Had my ashes been aboard, I would’ve had the fireworks funeral I’d always dreamed of.
But my words were gone.
To commiserate, I reached out to the Pittsburg poet Jim Daniels, who was the official Moon Poetry Consultant for the MoonArk, another project that hitched a ride aboard the doomed lunar lander.
Daniels’s job was to compile poems about the Moon. (Yes, he included a poem of his own—“how could I resist?” he wrote to me.)
I asked Daniels if he considered the project a moonshot to achieve poetic immortality, to ensure the survival of his writing into the far distant future.
He responded that while he was disappointed for who those had invested years of their life into the project, he wasn’t crushed: “I always saw the project as conceptual, so to be honest never really thought about the survival of the poems in the future.”
He was also realistic about MoonArk’s long-term viability. He wrote: “During one of the many meetings of all these incredibly smart, creative people on the team, somebody said that by the time the MoonArk landed on the moon it'd be the technological equivalent of an eight-track player at best.”
These days, my body feels like an eight-track player. Maybe that’s why I was so dispirited by the lunar lander’s Icarian fate.
It doesn’t matter what posthumous plans you make.
It doesn’t matter whether you send your words or body up or down.
The future is coming.
On horseback or rocket boosters, the future is coming, and it doesn’t care who you are or what you have to say.
The future is coming.
So don’t wait until you’re a pile of ash.

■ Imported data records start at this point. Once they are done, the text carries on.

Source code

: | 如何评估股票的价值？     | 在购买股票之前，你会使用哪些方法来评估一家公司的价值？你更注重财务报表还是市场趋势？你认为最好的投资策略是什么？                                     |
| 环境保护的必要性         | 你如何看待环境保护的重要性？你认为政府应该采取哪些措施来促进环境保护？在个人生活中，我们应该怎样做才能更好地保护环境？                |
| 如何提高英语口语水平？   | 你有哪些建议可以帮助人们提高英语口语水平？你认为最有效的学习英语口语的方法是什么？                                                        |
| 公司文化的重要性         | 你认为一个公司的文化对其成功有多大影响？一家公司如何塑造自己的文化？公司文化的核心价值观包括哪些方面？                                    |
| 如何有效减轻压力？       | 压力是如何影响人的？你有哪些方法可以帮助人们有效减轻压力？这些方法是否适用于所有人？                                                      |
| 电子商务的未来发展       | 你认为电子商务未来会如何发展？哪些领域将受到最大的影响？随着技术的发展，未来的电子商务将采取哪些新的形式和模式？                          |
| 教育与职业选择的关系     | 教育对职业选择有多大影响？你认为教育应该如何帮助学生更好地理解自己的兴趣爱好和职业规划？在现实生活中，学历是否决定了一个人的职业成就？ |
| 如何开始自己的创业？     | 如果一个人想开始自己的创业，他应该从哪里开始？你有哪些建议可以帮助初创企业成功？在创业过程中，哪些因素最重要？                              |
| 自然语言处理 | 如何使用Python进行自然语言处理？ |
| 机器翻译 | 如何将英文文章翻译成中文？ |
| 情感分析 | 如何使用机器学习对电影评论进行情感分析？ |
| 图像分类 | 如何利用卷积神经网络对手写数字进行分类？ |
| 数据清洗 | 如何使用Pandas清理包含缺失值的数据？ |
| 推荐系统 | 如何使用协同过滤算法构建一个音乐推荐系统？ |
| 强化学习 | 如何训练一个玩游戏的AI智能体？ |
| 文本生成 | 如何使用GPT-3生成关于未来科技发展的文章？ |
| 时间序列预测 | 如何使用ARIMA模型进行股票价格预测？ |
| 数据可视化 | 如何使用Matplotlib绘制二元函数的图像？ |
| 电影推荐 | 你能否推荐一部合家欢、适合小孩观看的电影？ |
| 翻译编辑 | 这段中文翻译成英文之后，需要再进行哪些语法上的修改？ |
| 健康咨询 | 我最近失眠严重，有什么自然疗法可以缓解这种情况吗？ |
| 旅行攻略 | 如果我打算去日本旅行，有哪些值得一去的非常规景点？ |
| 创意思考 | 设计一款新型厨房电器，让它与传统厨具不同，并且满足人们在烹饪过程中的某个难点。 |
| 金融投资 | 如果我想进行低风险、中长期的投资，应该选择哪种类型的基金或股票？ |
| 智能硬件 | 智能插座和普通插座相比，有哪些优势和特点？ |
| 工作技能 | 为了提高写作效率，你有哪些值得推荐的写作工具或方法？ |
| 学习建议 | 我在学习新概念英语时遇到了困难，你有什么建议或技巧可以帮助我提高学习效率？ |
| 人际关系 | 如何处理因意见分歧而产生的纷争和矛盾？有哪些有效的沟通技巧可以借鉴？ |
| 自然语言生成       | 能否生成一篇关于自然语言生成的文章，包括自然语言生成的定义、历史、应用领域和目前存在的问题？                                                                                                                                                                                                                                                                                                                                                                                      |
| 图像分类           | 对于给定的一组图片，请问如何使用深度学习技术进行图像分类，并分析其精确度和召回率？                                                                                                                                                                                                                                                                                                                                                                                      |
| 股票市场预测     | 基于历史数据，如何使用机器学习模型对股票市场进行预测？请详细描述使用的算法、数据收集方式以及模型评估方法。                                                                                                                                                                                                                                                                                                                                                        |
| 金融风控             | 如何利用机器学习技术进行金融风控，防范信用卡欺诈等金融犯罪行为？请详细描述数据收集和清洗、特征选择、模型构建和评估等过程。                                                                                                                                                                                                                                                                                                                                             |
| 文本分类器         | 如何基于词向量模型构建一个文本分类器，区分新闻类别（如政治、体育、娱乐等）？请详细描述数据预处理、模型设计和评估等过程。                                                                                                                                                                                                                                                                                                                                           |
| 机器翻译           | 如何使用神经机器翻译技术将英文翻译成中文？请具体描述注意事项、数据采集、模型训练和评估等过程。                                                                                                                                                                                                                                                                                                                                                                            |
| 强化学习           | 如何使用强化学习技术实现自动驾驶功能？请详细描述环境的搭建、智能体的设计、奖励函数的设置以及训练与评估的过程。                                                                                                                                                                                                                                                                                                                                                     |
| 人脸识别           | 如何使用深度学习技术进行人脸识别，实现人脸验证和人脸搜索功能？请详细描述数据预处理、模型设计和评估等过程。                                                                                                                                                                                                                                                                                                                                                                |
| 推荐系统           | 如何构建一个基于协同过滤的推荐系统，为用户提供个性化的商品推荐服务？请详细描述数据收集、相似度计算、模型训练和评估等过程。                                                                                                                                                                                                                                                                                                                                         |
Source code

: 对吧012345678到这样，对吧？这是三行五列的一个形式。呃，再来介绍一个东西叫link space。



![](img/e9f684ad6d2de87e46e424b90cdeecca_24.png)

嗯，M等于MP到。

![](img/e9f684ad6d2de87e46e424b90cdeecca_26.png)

Don’t wait to be loaded into a firework and shot into the sky.
You are the firework.
Go off now.
Go off tonight.
…
See you on the Snow Moon!
—WD
All things considered, this is a very good line: “If people cry at my funeral, I don’t want it to be because flaming remnants of my body have landed in their eyes.”
Lots to think about here; thank you. Challenging to wake and engage with each new day as if it was July 4th when so many of them feel like July 5th. Still, though, the possibility offers hope.
This all means you need to hang around long enough for the technology to improve, and maybe the price to come down. Please.